3: I thought about linoleum, but I'd have some concerns about going over the two layers of existing flooring (vinyl tile and linoleum).  If it's feasible, I'd definitely consider it - any particular brands you recommend?

The tall unit is actually for storing things like vacuums and cleaning supplies.  There isn't really a good place for those types of things at the moment.  I opted out of hanging uppers because they block the window and make the space feel a bit more claustrophobic.

Thanks,
Adam
 
I've been delayed in making progress on this.  I decided to strip the door and it has taken me well over 20 hours to get it mostly down to the wood.

Anyways, in the process of working back there, I've found that a bunch of the peel and stick vinyl tiles are no longer really sticking but just peeling. 

The tiles have a small amount of asbestos in them, but they are in tact.  I think the best thing to do here would be to remove them.  I'm familiar with the guidance around removing asbestos containing materials in general, but I'm curious how it applies in a case where the material is in tact and can be removed with almost no effort (and thus no stress on the material). 

Does the plastic/tyvek/water/hepa/p100 guidance still apply here, or is it simply a matter of removing them, perhaps keeping all surfaces wet as a precaution?

Thanks,
Adam
 
Not sure what the law is there, but eventually if you sell the house, you have to make the buyers aware that there is asbestos in the house (since you have tested it and confirmed).

I would consider removing it and have peace of mind, especially if I had my kids living there.
 
I just had my floor abated, that was a project I didn't want. If I could have easily removed tiles without breaking them I would have for sure handled them myself. You need to check with your state on disposal rules. In my case only certain dumps will handle it and you need the right paperwork but homeowners are allowed to do it.

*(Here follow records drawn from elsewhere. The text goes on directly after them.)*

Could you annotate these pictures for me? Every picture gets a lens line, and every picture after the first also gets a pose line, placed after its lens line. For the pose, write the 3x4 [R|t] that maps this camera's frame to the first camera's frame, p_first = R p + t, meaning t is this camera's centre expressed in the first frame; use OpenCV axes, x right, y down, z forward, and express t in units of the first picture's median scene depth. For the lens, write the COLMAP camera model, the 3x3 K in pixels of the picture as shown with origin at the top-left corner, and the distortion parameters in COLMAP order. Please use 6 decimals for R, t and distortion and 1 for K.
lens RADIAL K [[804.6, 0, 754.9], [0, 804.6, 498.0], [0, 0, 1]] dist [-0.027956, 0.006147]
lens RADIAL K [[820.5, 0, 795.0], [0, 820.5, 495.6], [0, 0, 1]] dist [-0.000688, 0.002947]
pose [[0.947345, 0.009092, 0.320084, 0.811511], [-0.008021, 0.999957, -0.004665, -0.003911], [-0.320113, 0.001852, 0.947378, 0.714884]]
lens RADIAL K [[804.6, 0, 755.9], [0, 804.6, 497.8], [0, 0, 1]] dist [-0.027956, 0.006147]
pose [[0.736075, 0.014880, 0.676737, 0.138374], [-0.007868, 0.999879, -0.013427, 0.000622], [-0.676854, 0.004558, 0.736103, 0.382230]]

I watched the guys do mine and. The main fancy thing they had was a negative pressure machine but they were cutting mine up with a circular saw. If you are sure you can get them out whole you should be good with tyvec and a p100 respirator that is properly fit. Wetting them is an extra step that can help. Picking them up isn't the problem its any particles. My stuff they bagged in thick plastic and sealed the plastic with this tape:https://amzn.to/2TjS1yu

One thing I thought that was interesting from talking to the lady who did the clearance on my house after abatement was asbestos is all around us in the earth, it is only a certain size airborne fiber-form particle that is the problem. .
 
Sorry I was reading too fast, I was thinking ceiling tiles for some reason. The floor stuff you have to watch out for because its usually the paper backing which is glued to your underlayment. In my case the fastest thing to do was pull up the underlayment. Luckily it wasn't glued and screwed just nailed.
For floor you probably want to do it all, wet it, plastic off the room, bag it, tape it, P100, tyvec suit.